We took advantage of the warm weather and dry soil last week to plant the first few potatoes of 2012. Planting spuds in February is a bit risky: if the tubers sprout quickly and emerge from the soil during a warm spell, they can get zapped by a late frost in March or even April. And if instead they sit in the ground and get rained on for a month, they will simply rot — which is why we skipped the February planting in 2010 and 2011. With the dry weather this year we decided to hedge our bets a little, but we may end up regretting the decision.
Potatoes are the most popular vegetable in the U.S., although much if not most of that popularity is directly related to two products: french fries and potato chips. Over the last several years, potatoes have gotten a lot of bad press relating to their healthfulness as a food. I’m sure that it’s possible to eat too many potatoes — especially when they are deep-fried or if you happen to be diabetic. But they’re not inherently unhealthy. And as a vegetable, potatoes are fairly unique in what they offer you as a cook or as an eater. In a soup, for example, they offer a lower-calorie alternative to dairy products for adding thickness. And while they are starchy, they are a “whole food” containing far more vitamins and minerals than other common and highly processed starches like bread, tortillas, white rice, or pasta. They are gluten-free. I could go on.
Potatoes are fairly unique among vegetables in another way: they store incredibly well. This is particular important for a year-round CSA farm like ours. We plant and harvest spuds twice a year, and we have invested heavily in infrastructure that allows us to store them for six months. In other words, our potato “season” is most of twelve months long — longer than any other vegetable we grow. In comparison, winter squash and sweet potatoes store just as well, but we can only plant and harvest them once annually. Put another way, potatoes are a critical component in keeping your boxes full over the course of the year.
Last year, 2011, while many of the crops we grow suffered their worst year ever, we had one of the best potato years we have ever had. We had a bumper crop in both the spring and fall planted spuds — this has never happened before. Translation: we have more potatoes in storage right now than we’ve ever had before.
Our general rule is to put ‘taters in your boxes twice a month, although in the summer you might get fewer and in the late winter (i.e, now) you often get more. Large boxes tend to get potatoes more often, and after receiving a few protests this year we have cut back a bit on the amount they get. We can always tweak this formula based on subscriber feedback. But if you don’t ever eat potatoes and wish you would never get them, I can unapologetically tell you that Terra Firma is not the CSA for you.

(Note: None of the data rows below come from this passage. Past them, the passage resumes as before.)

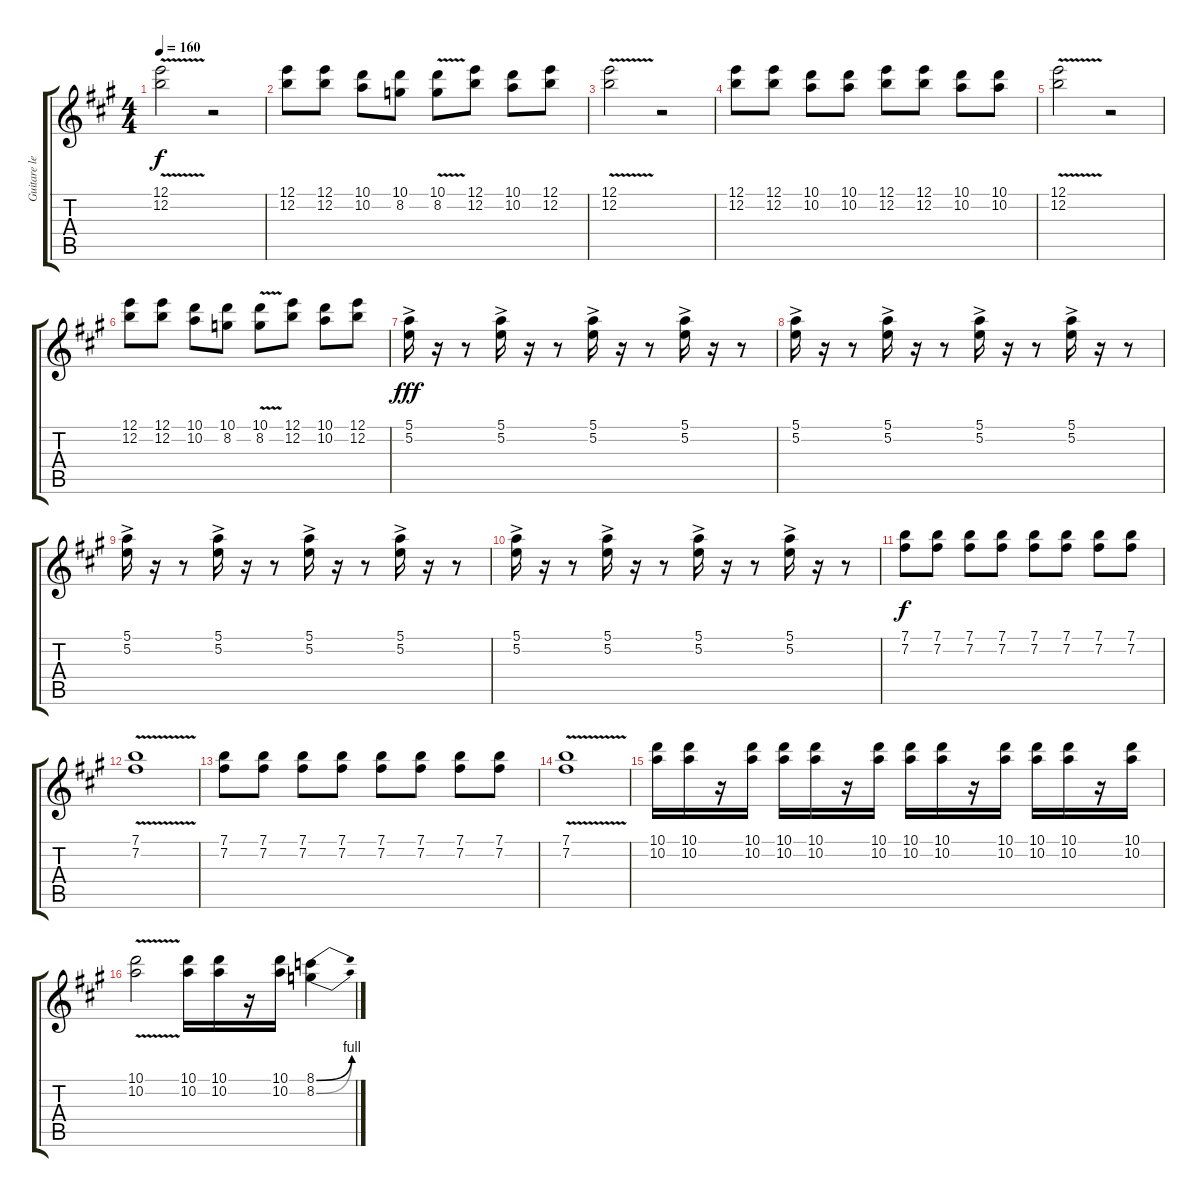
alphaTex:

\track ("Guitare lead" "Guitare le") {instrument distortionguitar}
\staff {score tabs}
\tuning (E4 B3 G3 D3 A2 E2) {hide}
\ts (4 4)
\tempo 160
\clef g2
\ks a
(12.1 12.2{v}).2{dy f} r.2 |
(12.1 12.2).8 (12.1 12.2).8 (10.1 10.2).8 (10.1 8.2).8 (10.1{v} 8.2).8 (12.1 12.2).8 (10.1 10.2).8 (12.1 12.2).8 |
(12.1 12.2{v}).2 r.2 |
(12.1 12.2).8 (12.1 12.2).8 (10.1 10.2).8 (10.1 10.2).8 (12.1 12.2).8 (12.1 12.2).8 (10.1 10.2).8 (10.1 10.2).8 |
(12.1 12.2{v}).2 r.2 |
(12.1 12.2).8 (12.1 12.2).8 (10.1 10.2).8 (10.1 8.2).8 (10.1{v} 8.2).8 (12.1 12.2).8 (10.1 10.2).8 (12.1 12.2).8 |
(5.1{ac} 5.2{ac}).16{dy fff} r.16 r.8 (5.1{ac} 5.2{ac}).16 r.16 r.8 (5.1{ac} 5.2{ac}).16 r.16 r.8 (5.1{ac} 5.2{ac}).16 r.16 r.8 |
(5.1{ac} 5.2{ac}).16 r.16 r.8 (5.1{ac} 5.2{ac}).16 r.16 r.8 (5.1{ac} 5.2{ac}).16 r.16 r.8 (5.1{ac} 5.2{ac}).16 r.16 r.8 |
(5.1{ac} 5.2{ac}).16 r.16 r.8 (5.1{ac} 5.2{ac}).16 r.16 r.8 (5.1{ac} 5.2{ac}).16 r.16 r.8 (5.1{ac} 5.2{ac}).16 r.16 r.8 |
(5.1{ac} 5.2{ac}).16 r.16 r.8 (5.1{ac} 5.2{ac}).16 r.16 r.8 (5.1{ac} 5.2{ac}).16 r.16 r.8 (5.1{ac} 5.2{ac}).16 r.16 r.8 |
(7.1 7.2).8{dy f} (7.1 7.2).8 (7.1 7.2).8 (7.1 7.2).8 (7.1 7.2).8 (7.1 7.2).8 (7.1 7.2).8 (7.1 7.2).8 |
(7.1 7.2{v}).1 |
(7.1 7.2).8 (7.1 7.2).8 (7.1 7.2).8 (7.1 7.2).8 (7.1 7.2).8 (7.1 7.2).8 (7.1 7.2).8 (7.1 7.2).8 |
(7.1 7.2{v}).1 |
(10.1 10.2).16 (10.1 10.2).16 r.16 (10.1 10.2).16 (10.1 10.2).16 (10.1 10.2).16 r.16 (10.1 10.2).16 (10.1 10.2).16 (10.1 10.2).16 r.16 (10.1 10.2).16 (10.1 10.2).16 (10.1 10.2).16 r.16 (10.1 10.2).16 |
(10.1 10.2{v}).2 (10.1 10.2).16 (10.1 10.2).16 r.16 (10.1 10.2).16 (8.1{be (bend 0 0 60 4)} 8.2{be (bend 0 0 60 4)}).4
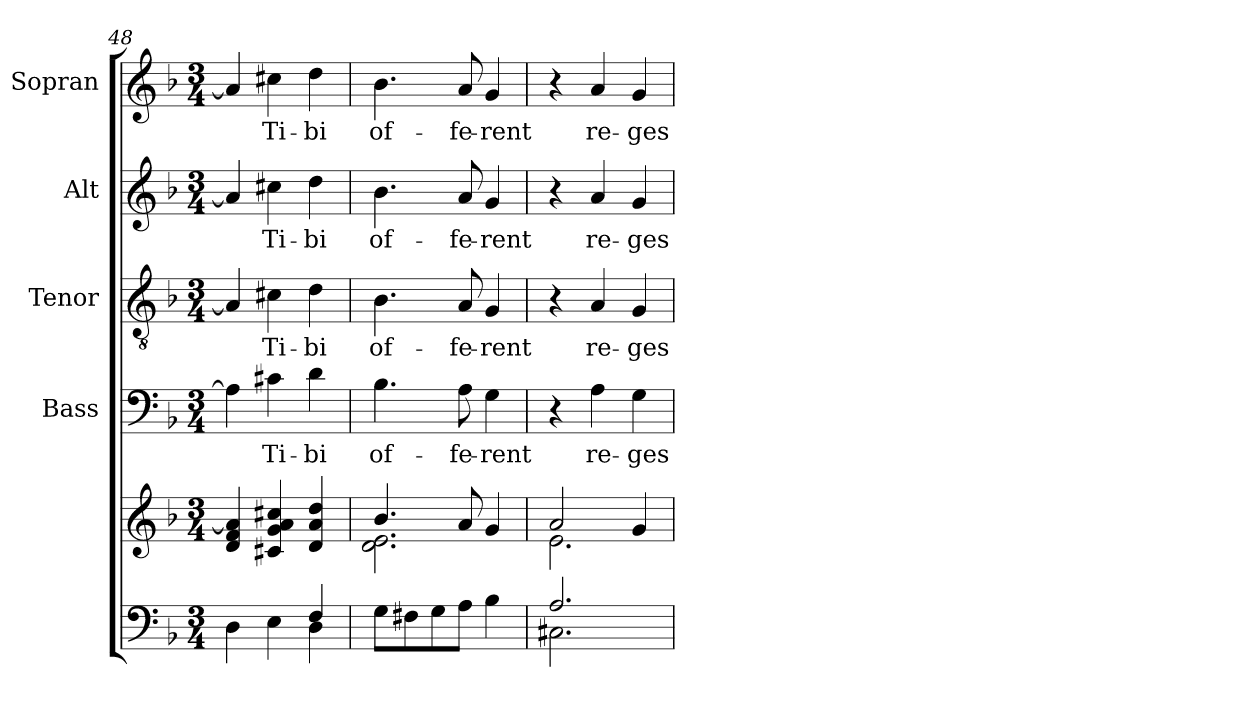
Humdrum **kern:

**kern	**kern	**kern	**text	**kern	**text	**kern	**text	**kern	**text
*part5	*part5	*part4	*part4	*part3	*part3	*part2	*part2	*part1	*part1
*staff6	*staff5	*staff4	*staff4	*staff3	*staff3	*staff2	*staff2	*staff1	*staff1
*	*	*I"Bass	*	*I"Tenor	*	*I"Alt	*	*I"Sopran	*
*	*	*I'B.	*	*I'T.	*	*I'A.	*	*I'S.	*
*clefF4	*clefG2	*clefF4	*	*clefGv2	*	*clefG2	*	*clefG2	*
*k[b-]	*k[b-]	*k[b-]	*	*k[b-]	*	*k[b-]	*	*k[b-]	*
*F:	*F:	*F:	*	*F:	*	*F:	*	*F:	*
*M3/4	*M3/4	*M3/4	*	*M3/4	*	*M3/4	*	*M3/4	*
=48	=48	=48	=48	=48	=48	=48	=48	=48	=48
*^	*	*	*	*	*	*	*	*	*
2ryy	4D\	4d/ 4f/ 4a/]	4A\]	.	4A/]	.	4a/]	.	4a/]	.
!	!	!	!	!LO:LY:b	!	!LO:LY:b	!	!LO:LY:b	!	!LO:LY:b
.	4E\	4c#X/ 4g/ 4a/ 4cc#X/	4c#X\	Ti-	4c#X\	Ti-	4cc#X\	Ti-	4cc#X\	Ti-
!	!	!	!	!LO:LY:b	!	!LO:LY:b	!	!LO:LY:b	!	!LO:LY:b
4F/	4D\	4d/ 4a/ 4dd/	4d\	-bi	4d\	-bi	4dd\	-bi	4dd\	-bi
=49	=49	=49	=49	=49	=49	=49	=49	=49	=49	=49
*	*	*^	*	*	*	*	*	*	*	*
!	!	!	!	!	!LO:LY:b	!	!LO:LY:b	!	!LO:LY:b	!	!LO:LY:b
*v	*v	*	*	*	*	*	*	*	*	*	*
8G\L	4.b-/	2.d\ 2.e\	4.B-\	of-	4.B-\	of-	4.b-\	of-	4.b-\	of-
8F#X\	.	.	.	.	.	.	.	.	.	.
8G\	.	.	.	.	.	.	.	.	.	.
!	!	!	!	!LO:LY:b	!	!LO:LY:b	!	!LO:LY:b	!	!LO:LY:b
8A\J	8a/	.	8A\	-fe-	8A/	-fe-	8a/	-fe-	8a/	-fe-
!	!	!	!	!LO:LY:b	!	!LO:LY:b	!	!LO:LY:b	!	!LO:LY:b
4B-\	4g/	.	4G\	-rent	4G/	-rent	4g/	-rent	4g/	-rent
=50	=50	=50	=50	=50	=50	=50	=50	=50	=50	=50
*^	*	*	*	*	*	*	*	*	*	*
2.A/	2.C#X\	2a/	2.e\	4r	.	4r	.	4r	.	4r	.
!	!	!	!	!	!LO:LY:b	!	!LO:LY:b	!	!LO:LY:b	!	!LO:LY:b
.	.	.	.	4A\	re-	4A/	re-	4a/	re-	4a/	re-
!	!	!	!	!	!LO:LY:b	!	!LO:LY:b	!	!LO:LY:b	!	!LO:LY:b
.	.	4g/	.	4G\	-ges	4G/	-ges	4g/	-ges	4g/	-ges
*v	*v	*	*	*	*	*	*	*	*	*	*
*	*v	*v	*	*	*	*	*	*	*	*
=	=	=	=	=	=	=	=	=	=
*-	*-	*-	*-	*-	*-	*-	*-	*-	*-
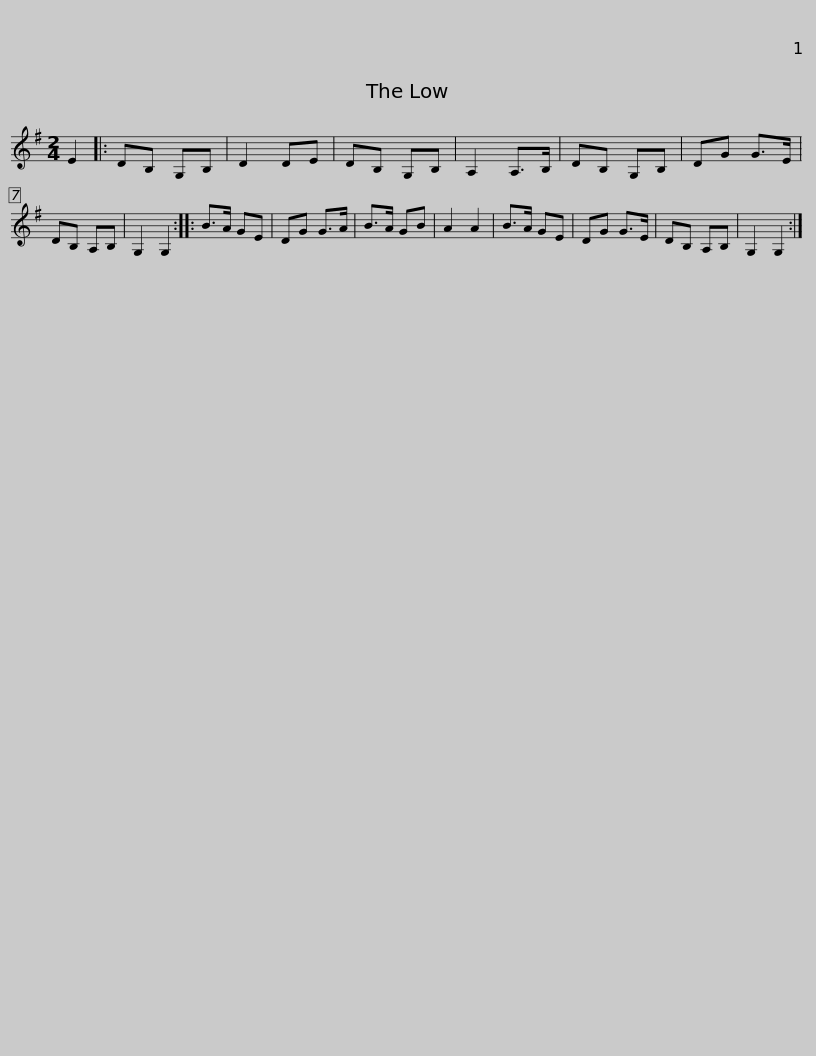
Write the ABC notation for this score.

X:1
L:1/8
M:2/4
I:linebreak $
K:G
V:1 treble
V:1
 E2 |: DB, G,B, | D2 DE | DB, G,B, | A,2 A,>B, | %5
 DB, G,B, | DG G>E | DB, A,B, | G,2 G,2 :: B>A GE |$ %10
 DG G>A | B>A GB | A2 A2 | B>A GE | DG G>E | %15
 DB, A,B, | G,2 G,2 :| %17
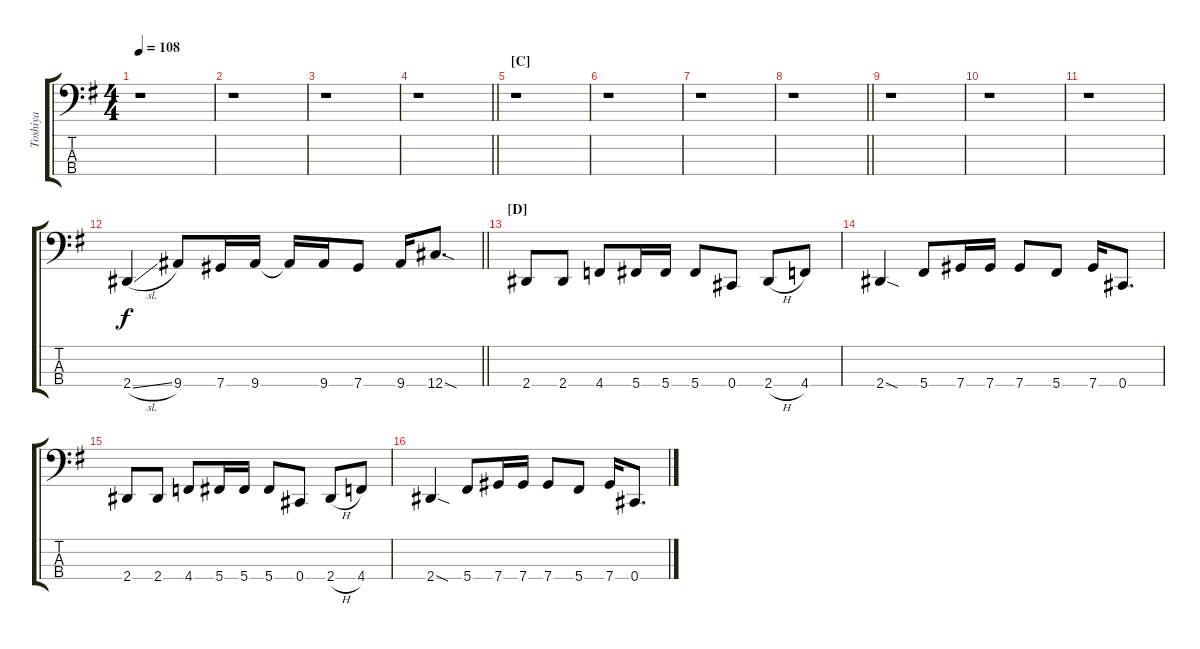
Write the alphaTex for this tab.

\track ("Toshiya" "Toshiya") {instrument electricbassfinger}
\staff {score tabs}
\tuning (Gb2 Db2 Ab1 Db1) {hide}
\ts (4 4)
\tempo 108
\clef f4
\ks g
r.1{dy f} |
r.1 |
r.1 |
\barLineRight lightlight
r.1 |
\section ("" "[C]")
r.1 |
r.1 |
r.1 |
\barLineRight lightlight
r.1 |
r.1 |
r.1 |
r.1 |
\barLineRight lightlight
2.4{sl}.4 9.4.8 7.4.16 9.4.16 9.4{t}.16 9.4.16 7.4.8 9.4.16 12.4{sod}.8{d} |
\section ("" "[D]")
2.4.8 2.4.8 4.4.8 5.4.16 5.4.16 5.4.8 0.4.8 2.4{h}.8 4.4.8 |
2.4{sod}.4 5.4.8 7.4.16 7.4.16 7.4.8 5.4.8 7.4.16 0.4.8{d} |
2.4.8 2.4.8 4.4.8 5.4.16 5.4.16 5.4.8 0.4.8 2.4{h}.8 4.4.8 |
2.4{sod}.4 5.4.8 7.4.16 7.4.16 7.4.8 5.4.8 7.4.16 0.4.8{d}
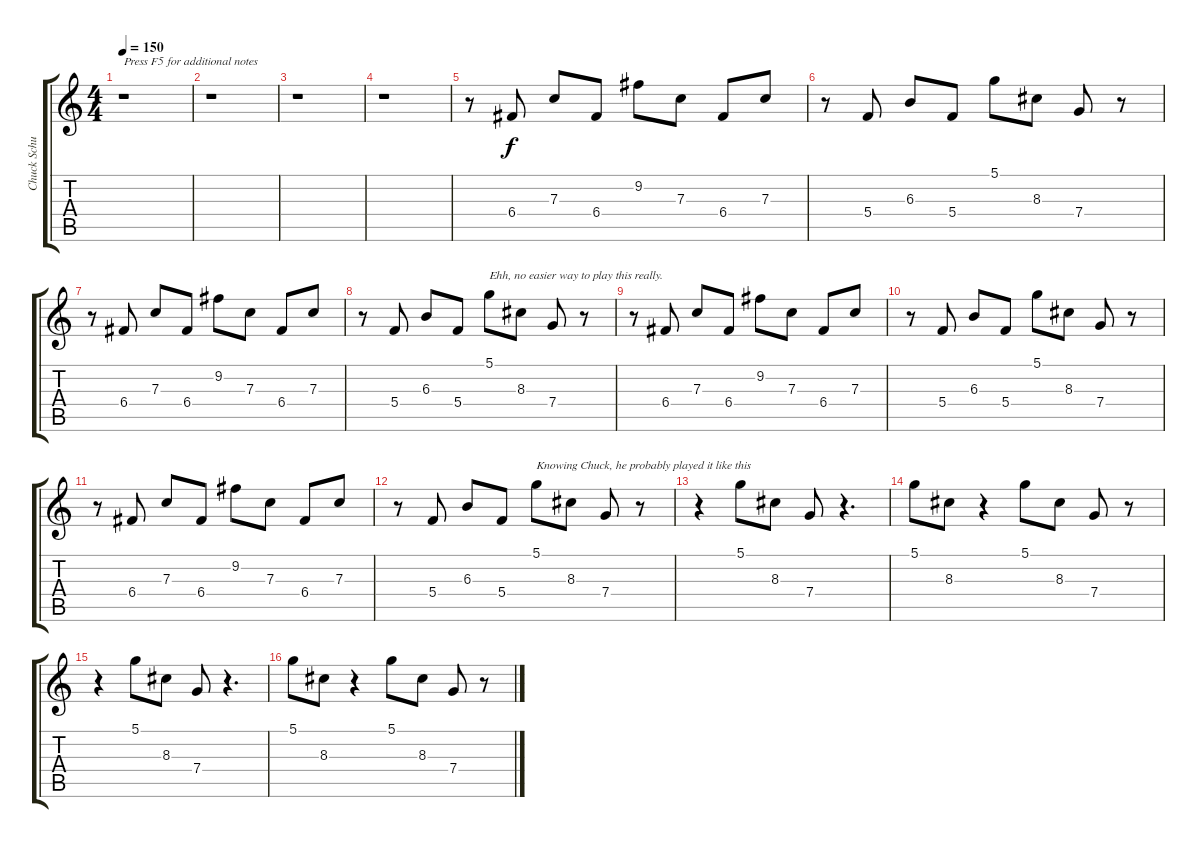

One final note on this starchy subject: you are probably aware that we generally only grow yellow-fleshed potatoes — Yellow Finn and Nicola. We do this mostly because these are varieties that grow very well here and that have many uses in the kitchen. This year we are growing a small amount of red-skinned, white fleshed potatoes as well. We are open to trying other varieties as well, although Russet (baking) types do not grow well here. If you have any suggestions, please let us know.
In Your Boxes
A quick reminder that the bunches of Spinach in your boxes today are not washed as thoroughly as the loose baby spinach that you get, so make sure to soak the leaves three times in a water bath before using.
There are a few items in your boxes that haven’t been around in a while:
Fennel got hit really hard by the freezes in December and January, which destroyed the foliage and most of the heads. But with lots of energy stored in the roots, the plants started growing again in the warm weather that followed. The heads that we are picking today aren’t as pretty or big as they were before the freeze, but they are just as sweet and crunchy.
Beets are back in your boxes today after a long absence. And fans will be happy to see that they have their greens attached. These are not the pretty beets of fall, but rather the survivors of a hard winter. Their leaves are short, homely and dense, and the roots are pointed and gnarled.
Some people ask “Why do you grow the Red Russian Kale, I like the Dino Kale better?”. (A few subscribers have spoken out on their preference for red though). Like many of the decisions we make, it is based not just on what our customers like best, but what grows well here. And while Dino Kale is a wonderful vegetable, in truth it is extremely fickle and unreliable. Red Kale, on the other hand, tends to tolerate certain conditions that Dino Kale does not. And most importantly, it resists flowering in the late winter — right now — for considerably longer than the Dino Kale.
Red Kale is not chewy like Dino Kale, but fairly tender and fast cooking — more like spinach or chard than other kales in this regard. I think it is the best type for kale salad.